Dans notre profession, les anecdotes d’autodérision sont foison. Elles font parfois rire à fendre côtes, mais pas toujours. Car il n’est pas drôle de se tirer une balle dans le pied et de venir s’en vanter en public. Et puis, il est dans la nature de la presse, puisque c’est d’elle qu’on parle, de se donner en spectacle en se tordant de douleur. Nous sommes gens normaux, qui rigolons quand les choses sont drôles et qui savons nous faire sérieux quand le contexte l’impose. Mais il faut reconnaître que rarement nous nous moquons de nous-mêmes. Nous exposons les hommes et femmes politiques, surtout, à notre satyre acerbe. Le 3 mai dernier, nous avons eu peu de raisons de nous marrer, et pourtant la journée entière, sur l’étendue de la planète, nous était dédiée. C’était la 30è Journée mondiale de la liberté de la presse au Congo aussi. Il y a eu très peu d’occasions à célébrer cette liberté titubante pourtant.
Une des anecdotes plus connues dans les couloirs de la profession est que jamais les journalistes congolais n’ont été aussi mal servis que lorsque c’est un des leurs qui était patron des médias. Le ministre de la Communication actuel n’est pas sorti de nos rangs, et pourtant les choses ne semblent toujours pas prendre la bonne forme. Le Conseil supérieur de la liberté de communication, une douzaines de journalistes ou de proches des médias, nous préparait une belle journée lorsque le 2 mai au soir nous apprenions par la télévision que la célébration était repoussée au surlendemain 4 mai, pour encombrement de calendrier gouvernemental.

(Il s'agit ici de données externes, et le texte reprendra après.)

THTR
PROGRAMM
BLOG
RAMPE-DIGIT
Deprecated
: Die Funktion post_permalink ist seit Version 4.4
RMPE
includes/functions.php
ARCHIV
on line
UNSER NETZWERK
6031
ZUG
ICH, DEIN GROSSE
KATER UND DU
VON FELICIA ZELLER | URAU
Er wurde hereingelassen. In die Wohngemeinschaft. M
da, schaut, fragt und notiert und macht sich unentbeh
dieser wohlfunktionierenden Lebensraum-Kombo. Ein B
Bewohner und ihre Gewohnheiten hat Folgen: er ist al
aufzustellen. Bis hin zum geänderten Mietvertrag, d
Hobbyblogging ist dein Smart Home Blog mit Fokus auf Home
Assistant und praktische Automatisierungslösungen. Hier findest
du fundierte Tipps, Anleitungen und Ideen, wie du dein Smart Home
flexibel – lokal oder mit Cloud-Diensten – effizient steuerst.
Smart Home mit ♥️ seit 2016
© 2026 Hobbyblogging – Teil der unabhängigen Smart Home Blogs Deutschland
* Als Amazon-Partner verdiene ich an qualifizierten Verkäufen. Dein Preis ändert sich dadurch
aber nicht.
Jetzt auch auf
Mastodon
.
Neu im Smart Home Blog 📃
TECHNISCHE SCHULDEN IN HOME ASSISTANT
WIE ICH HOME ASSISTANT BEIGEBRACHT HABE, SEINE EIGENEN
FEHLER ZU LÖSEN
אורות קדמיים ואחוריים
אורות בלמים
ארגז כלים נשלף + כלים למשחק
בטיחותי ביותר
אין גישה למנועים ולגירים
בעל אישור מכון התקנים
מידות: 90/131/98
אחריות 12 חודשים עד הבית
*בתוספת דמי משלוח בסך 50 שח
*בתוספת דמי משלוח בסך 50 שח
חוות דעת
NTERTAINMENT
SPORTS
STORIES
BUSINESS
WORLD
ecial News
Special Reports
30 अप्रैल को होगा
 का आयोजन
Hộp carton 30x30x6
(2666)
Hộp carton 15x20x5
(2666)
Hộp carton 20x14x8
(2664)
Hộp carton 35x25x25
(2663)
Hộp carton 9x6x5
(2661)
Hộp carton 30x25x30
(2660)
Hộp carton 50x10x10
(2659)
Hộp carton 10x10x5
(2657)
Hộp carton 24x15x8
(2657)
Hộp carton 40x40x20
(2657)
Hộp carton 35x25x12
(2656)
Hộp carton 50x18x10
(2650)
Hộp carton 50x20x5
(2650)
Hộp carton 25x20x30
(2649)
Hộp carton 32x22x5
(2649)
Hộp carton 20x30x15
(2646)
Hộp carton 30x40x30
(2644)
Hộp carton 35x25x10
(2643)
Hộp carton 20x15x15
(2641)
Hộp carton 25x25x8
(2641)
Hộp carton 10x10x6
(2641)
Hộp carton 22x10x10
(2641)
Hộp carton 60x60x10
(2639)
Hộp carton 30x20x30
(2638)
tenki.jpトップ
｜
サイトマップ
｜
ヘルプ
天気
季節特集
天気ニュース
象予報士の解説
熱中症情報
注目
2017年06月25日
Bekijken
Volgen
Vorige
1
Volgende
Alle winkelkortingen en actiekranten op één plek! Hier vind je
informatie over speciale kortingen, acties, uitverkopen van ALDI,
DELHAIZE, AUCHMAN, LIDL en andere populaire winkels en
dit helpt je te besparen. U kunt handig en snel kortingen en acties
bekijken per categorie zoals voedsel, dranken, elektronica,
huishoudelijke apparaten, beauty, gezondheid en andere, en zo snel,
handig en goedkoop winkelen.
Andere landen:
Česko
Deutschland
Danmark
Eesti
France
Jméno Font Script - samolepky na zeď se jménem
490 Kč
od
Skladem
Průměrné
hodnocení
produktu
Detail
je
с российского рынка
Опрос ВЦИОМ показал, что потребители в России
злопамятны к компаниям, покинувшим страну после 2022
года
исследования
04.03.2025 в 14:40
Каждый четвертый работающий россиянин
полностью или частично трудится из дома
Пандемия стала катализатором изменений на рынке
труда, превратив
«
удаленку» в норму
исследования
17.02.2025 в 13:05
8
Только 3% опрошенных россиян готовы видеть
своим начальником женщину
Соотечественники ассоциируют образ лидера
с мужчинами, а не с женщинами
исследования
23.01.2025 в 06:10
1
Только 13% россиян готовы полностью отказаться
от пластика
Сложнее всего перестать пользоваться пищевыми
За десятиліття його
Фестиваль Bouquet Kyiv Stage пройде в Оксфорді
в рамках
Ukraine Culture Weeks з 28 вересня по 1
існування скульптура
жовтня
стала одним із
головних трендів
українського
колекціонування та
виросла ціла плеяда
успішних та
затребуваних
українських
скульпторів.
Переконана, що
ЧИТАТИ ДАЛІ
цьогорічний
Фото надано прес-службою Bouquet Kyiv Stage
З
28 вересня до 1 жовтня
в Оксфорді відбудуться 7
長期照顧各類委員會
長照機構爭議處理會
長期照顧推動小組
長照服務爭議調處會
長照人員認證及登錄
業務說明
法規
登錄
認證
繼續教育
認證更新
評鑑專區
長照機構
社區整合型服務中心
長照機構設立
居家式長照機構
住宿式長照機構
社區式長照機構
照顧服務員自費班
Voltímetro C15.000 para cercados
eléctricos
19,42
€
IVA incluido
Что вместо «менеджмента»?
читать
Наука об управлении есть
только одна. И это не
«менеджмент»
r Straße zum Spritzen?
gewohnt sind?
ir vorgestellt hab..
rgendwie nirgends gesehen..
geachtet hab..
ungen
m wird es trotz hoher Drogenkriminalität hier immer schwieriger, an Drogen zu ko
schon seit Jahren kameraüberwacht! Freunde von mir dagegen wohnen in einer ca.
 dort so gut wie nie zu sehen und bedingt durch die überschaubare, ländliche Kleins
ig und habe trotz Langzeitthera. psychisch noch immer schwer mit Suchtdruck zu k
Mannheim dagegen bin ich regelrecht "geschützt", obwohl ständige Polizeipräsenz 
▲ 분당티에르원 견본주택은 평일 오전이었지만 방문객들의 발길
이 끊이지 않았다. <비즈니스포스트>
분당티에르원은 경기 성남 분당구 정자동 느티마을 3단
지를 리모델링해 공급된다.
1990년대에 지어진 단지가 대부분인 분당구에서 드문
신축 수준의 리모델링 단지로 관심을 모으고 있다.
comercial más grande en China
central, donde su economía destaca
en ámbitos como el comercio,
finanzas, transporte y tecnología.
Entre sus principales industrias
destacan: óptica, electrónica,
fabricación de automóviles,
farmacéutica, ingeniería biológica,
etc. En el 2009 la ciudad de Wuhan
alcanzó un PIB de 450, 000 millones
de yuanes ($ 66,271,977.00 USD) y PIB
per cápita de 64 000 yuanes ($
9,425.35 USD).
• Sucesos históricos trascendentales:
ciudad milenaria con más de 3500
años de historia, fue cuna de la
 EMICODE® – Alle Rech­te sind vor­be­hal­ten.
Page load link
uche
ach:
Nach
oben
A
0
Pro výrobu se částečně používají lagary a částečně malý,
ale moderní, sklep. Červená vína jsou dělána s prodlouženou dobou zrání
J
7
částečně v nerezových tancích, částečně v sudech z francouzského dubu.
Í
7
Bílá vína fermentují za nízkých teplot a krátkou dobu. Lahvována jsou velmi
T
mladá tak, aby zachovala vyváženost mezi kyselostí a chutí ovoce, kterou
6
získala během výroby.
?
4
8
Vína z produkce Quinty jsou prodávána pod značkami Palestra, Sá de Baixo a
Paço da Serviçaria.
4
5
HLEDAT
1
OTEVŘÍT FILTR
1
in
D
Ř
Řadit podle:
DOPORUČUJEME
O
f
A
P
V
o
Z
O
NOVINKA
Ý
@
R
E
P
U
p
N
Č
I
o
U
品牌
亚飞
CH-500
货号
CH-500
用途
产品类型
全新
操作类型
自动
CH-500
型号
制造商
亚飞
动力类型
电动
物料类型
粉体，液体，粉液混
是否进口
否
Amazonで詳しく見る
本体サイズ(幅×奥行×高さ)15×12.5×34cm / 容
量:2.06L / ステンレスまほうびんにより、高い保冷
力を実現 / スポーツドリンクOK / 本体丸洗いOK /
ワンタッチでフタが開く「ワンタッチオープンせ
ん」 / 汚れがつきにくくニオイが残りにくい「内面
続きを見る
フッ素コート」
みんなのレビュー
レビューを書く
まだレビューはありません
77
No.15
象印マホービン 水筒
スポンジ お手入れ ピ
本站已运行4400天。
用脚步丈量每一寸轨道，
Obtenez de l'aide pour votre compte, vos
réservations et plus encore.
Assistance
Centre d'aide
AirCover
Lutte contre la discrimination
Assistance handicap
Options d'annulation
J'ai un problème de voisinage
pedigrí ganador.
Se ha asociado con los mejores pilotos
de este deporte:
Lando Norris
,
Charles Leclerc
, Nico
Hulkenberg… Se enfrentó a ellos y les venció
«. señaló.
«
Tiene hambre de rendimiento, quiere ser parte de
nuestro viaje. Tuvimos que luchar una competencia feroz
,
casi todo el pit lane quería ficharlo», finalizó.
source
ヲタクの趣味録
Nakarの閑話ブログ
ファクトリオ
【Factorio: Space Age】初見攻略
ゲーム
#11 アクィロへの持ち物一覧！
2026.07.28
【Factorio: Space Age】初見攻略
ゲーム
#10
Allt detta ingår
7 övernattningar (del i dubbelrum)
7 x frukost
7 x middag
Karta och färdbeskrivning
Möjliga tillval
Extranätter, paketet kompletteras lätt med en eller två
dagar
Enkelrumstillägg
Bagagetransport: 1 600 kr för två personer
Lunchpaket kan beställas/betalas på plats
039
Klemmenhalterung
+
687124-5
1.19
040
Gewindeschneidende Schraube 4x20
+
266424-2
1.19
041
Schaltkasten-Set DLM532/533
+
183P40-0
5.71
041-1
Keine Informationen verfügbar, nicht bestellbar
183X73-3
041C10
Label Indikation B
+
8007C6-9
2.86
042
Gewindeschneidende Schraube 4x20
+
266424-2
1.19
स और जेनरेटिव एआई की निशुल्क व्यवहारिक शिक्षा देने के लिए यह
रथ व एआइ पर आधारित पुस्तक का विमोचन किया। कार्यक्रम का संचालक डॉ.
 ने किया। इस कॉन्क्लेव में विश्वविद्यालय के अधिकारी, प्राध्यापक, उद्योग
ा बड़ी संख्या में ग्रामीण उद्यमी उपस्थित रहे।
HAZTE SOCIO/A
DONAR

A vrai dire, il n’est pas exclu qu’une célébration change de date, qu’elle se fasse en différé, mais ce qu’il y a eu de bidonné dans cette affaire ce sont les raisons du report et le contexte de tensions qui règne au CSLC. Critiquer une décision là-bas, c’est prendre parti. Et, pour une organisation censée réguler la vie des médias et garantir leur liberté, annuler la célébration de la journée de leur liberté au motif que le ministre ne serait pas là, c’est évidemment une marque insigne de liberté ! Mais boucler la journée, malgré tout, en disant que le Premier ministre l’avait sauvée n’est pas davantage une liberté non plus !
Une des décisions les plus extravagantes que le CSLC ait prise, a été bien évidemment la suspension de la chaîne privée de télévision Vox, fin décembre dernier. Le Conseil, à l’unanimité de ses membres, a fait l’exact contraire de ce que nous attendions de personnes qui sont, pour la plupart, journalistes, en faveur de la profession. Le 3 mai 2023 est passé, préparons le 3 mai 2024, dans la liberté effective.